Closed Nusselder9 closed 7 months ago
To avoid uncertain influence, I export a toy attention with seq_length=128, batchsize=1, emd_dim=256 like this:
However, it still can NOT use mha kernel on orin TRT8.6.10:
Please give some help. Thanks very much!
@nvpohanh I have a vague memory that this is expected(I've seen a internal bug before) that the fused mha kernel doens't enable in TRT 8.6, am I correct?
Is it possible to try TRT 9.2? https://github.com/NVIDIA/TensorRT/blob/release/9.2/docker/ubuntu-22.04.Dockerfile#L92-L95
Sorry but our business scenario won't be able to upgrade TRT within the near future.
Is there a way to fix or avoid the bug and enable fused mha on TRT 8.6? @zerollzeng @nvpohanh
thx!
Could you try adding a LayerNorm into the network? That will encourage TRT 8.6 to trigger the Transformer-specific fusions.
Thanks for your reply.@nvpohanh I have tried adding LN after attention, but it does not work.
@Nusselder9 could you share the ONNX with the LayerNorm? TRT 8.6 has quite restricted MHA pattern matching code and we need to find out why it didn't trigger the fusion. TRT 9.2 has much looser checking.
I would also try to make the MHA looks like:
[B, S, H] -MatMul-> [B, S, H] -Reshape-> [B, S, N, h] -Transpose-> [B, N, S, h] -> MatMul -> [B, N, S, S] -> MatMul -> [B, N, S, h] -Transpose-> [B, S, N, h] -Reshape-> [B, S, H] -LayerNorm->...
[B, S, H] -MatMul-> [B, S, H] -Reshape-> [B, S, N, h] -Transpose-> [B, N, h, S] ---^ ^
[B, S, H] -MatMul-> [B, S, H] -Reshape-> [B, S, N, h] -Transpose-> [B, N, S, h] --------------------------------
where B=1, S=128, H=256, N=8, h=32
Thanks for your kind reply. The attachment is my attention. attention.zip The zip file has two type of attention and both of them can not use fmha.

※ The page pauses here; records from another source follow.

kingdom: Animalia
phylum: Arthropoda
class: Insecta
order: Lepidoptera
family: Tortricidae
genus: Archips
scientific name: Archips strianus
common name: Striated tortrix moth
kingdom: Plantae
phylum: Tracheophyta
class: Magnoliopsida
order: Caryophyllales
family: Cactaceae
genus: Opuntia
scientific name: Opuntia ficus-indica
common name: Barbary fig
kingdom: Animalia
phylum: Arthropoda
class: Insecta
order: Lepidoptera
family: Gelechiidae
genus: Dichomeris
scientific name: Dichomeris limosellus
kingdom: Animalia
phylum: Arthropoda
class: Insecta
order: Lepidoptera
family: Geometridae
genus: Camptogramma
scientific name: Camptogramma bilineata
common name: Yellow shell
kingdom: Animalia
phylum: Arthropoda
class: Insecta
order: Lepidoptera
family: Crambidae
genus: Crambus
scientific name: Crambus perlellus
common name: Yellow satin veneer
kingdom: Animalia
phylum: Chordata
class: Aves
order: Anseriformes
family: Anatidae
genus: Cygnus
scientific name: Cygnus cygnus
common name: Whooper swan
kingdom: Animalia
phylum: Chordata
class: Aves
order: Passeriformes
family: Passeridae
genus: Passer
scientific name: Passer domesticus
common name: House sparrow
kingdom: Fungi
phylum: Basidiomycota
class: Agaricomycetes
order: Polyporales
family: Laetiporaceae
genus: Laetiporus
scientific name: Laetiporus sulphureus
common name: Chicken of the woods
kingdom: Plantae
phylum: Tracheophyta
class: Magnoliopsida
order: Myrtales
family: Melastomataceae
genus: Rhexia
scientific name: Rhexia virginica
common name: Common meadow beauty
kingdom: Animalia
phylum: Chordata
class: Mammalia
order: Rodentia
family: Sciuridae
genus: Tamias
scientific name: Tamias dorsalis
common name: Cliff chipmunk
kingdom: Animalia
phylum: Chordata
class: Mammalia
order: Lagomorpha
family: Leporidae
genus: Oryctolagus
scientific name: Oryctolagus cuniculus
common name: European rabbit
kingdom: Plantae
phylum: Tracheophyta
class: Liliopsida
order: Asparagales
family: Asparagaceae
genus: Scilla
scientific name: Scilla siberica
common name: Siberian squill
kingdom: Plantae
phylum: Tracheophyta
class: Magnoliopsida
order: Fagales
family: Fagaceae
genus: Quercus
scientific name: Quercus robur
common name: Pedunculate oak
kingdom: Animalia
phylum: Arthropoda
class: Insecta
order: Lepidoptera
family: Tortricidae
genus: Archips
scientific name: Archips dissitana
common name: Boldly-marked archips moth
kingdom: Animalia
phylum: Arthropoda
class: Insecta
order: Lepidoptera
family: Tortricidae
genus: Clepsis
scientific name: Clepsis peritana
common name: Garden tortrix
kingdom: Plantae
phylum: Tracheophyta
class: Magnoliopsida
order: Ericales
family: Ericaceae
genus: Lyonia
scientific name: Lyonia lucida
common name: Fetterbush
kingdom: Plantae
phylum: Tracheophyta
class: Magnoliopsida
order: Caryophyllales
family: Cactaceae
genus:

@Nusselder9 Could you share the ONNX files with the LayerNorm? Thanks!
Here is attention with LN. @nvpohanh attention_ln.zip
Filed internal tracker 4438093 . Will let you know if we have some findings. Thanks
Internal investigation shows that TRT 8.6.10 did not have any MHA fusion support on Orin. Could you try TRT 8.6.11?
thanks, I will try.
@nvpohanh I think the question mha kernel
is not inaccurate description.
Internal investigation shows that TRT 8.6.10 did not have any MHA fusion support on Orin. Could you try TRT 8.6.11?
If an onnx include standard transformer struct(like ViT decoder), TRT 8.6.11 can open MHA fusion ?
In my opinion, CustomQKVToContextPluginDynamic
can do some fusion but it need match some conditions if user use plugin.
My model has an attention module like this:
It did not use mha kernel on my orin with TensorRT8.6.10 (os 6.0.7.0):
However, on x86 TensorRT 8.6.1, it can use mha kernel:
I would like to use mha on orin. What can I do? Thanks!